Start. [IGT Blogging, Pt 3]
This is the third installment of the Idiot’s Guide to Blogging series (of which I am eminently qualified as a bona fide blog ignoramus).
Part One, How the A-Team Would Build Your Blog, was about how to assemble a team that can help you. Taking time to master the variegated elements of blogging (technical web stuff, graphic design, etc) is a bit much to digest for most idiots. So surround yourself with at least three helpers that you can lead like Hannibal.
Part Two, Have a Message Worth Sharing, made the point that unless you are doing a personal blog about what you ate for breakfast, you will need to produce helpful content consistently. If you can’t help people, then don’t bother adding to the noise out there. The community needs value added like a village needs fresh water. If your blog is just a stagnant pool of what’s already out there, you are making matters muddier.
Today you get the kick in the pants I got which helped me to launch. I read a post by Jeff Goins that essentially challenged writers who like me, had a stash of excuses for not starting. I realized that the difference between warming the bench, and playing the game is…sweat. Get moving, start contributing, start adding value to what’s going on. Get in the game. How? Here are some lessons I learned from other bloggers…
1. Get over your perfectionism.
The piece will never be perfect, it just needs to be good enough. You need to learn to “ship.” A product on the assembly line awaiting finishing touches is not helping anyone. A product that gets shipped may sit on the shelf untouched, but at least it’s out there. Like a deployed soldier, it has reported for duty and is ready for service.

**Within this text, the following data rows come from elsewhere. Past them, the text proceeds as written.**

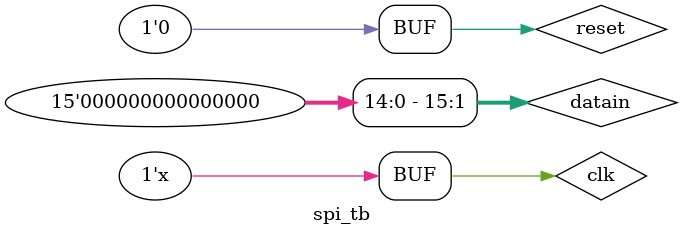
<source format=v>
`timescale 1ns / 1ps
module spi_tb();
wire spi_cs_l;
wire spi_sclk;
wire spi_data;
wire [4:0]counter;
reg clk;
reg reset;
reg [15:0]datain;

spi dut( spi_cs_l, spi_sclk, spi_data, counter, clk, reset, datain);

initial begin
clk = 0;
reset = 1;
datain = 0;
#20 reset=1'b0;
#20  datain=16'hF61E;
end
always #10 clk=~clk;
always #500 datain =$random;
endmodule

</source>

Biblically speaking, perfectionism is a fancy modern word for pride. You want people to think you never get “its” and “it’s” mixed up. You want people to think every article is exquisite. Why? Are you blogging so people will think highly of you? Or are you blogging to serve the online community? Are you there to add value to your tribe, or is your tribe there to help inflate your ego? When I came to terms with this metaphysical question, I started my blog. This is for you, not me. If there are blemishes and hairs out of place, I’m sure you’ll go easy on me. If you are toying with the idea od starting a blog, my advice is… start one.
2. Write 30 posts.
Some say 20. I have no idea what the ideal number is. If I did, I wouldn’t be qualified to write a post called Idiot’s Guide to Blogging. But after I started this site, I got some sage counsel from some random dude who was also commenting on MichaelHyatt.com and answered my question of when do I launch. That guy said 30. Michael Hyatt (professional blogger – yes they exist now) then chimed in and explained that when a person visits your blog they will need some material to poke around in to see if the quality of your contribution is consistent or sporadic. 20-30 posts gives enough of a sample for them to get the gist of your style, tone, content, and quality.
So write 30 posts. Don’t post them yet. Just write them and store them on 2 flash drives in different locations!
3. Acquire a domain and theme.
Ask your BA Baracus guy (see part one) to help you. You can get a domain name from godaddy.com. You can use free themes from WordPress.org. If you don’t mind paying for a theme, there re zillions out there. One of the most popular themes is called the Standard Theme by tentblogger.com.
Pick on that suits your personality, and the tribe you are aiming to serve. (i.e. your readers).
4. Write only for the niche you want to serve.
As Tim Ferris proved in 4 Hour Work Week, “Some people are just into lavish dwarf entertainment.” What he meant was that there is a niche market these days for everything. The more niche or focussed your target audience is, the more effective you will be. People will come back to a blog that frequently offers content they are interested in. If one post in every 20 is interesting to them, they’ll grow tired of window shopping at your eclectic store. If you are doing a blog for chefs, then stay on topic, dont try to also attract mechanics and ballerinas. You’ll lose your chef community if they have to wade through posts on tutus and wrenches to find the article on basting.
5. Start posting.
As for how to launch the new blog and land with a splash, I’ll post that article as soon as I figure it out myself!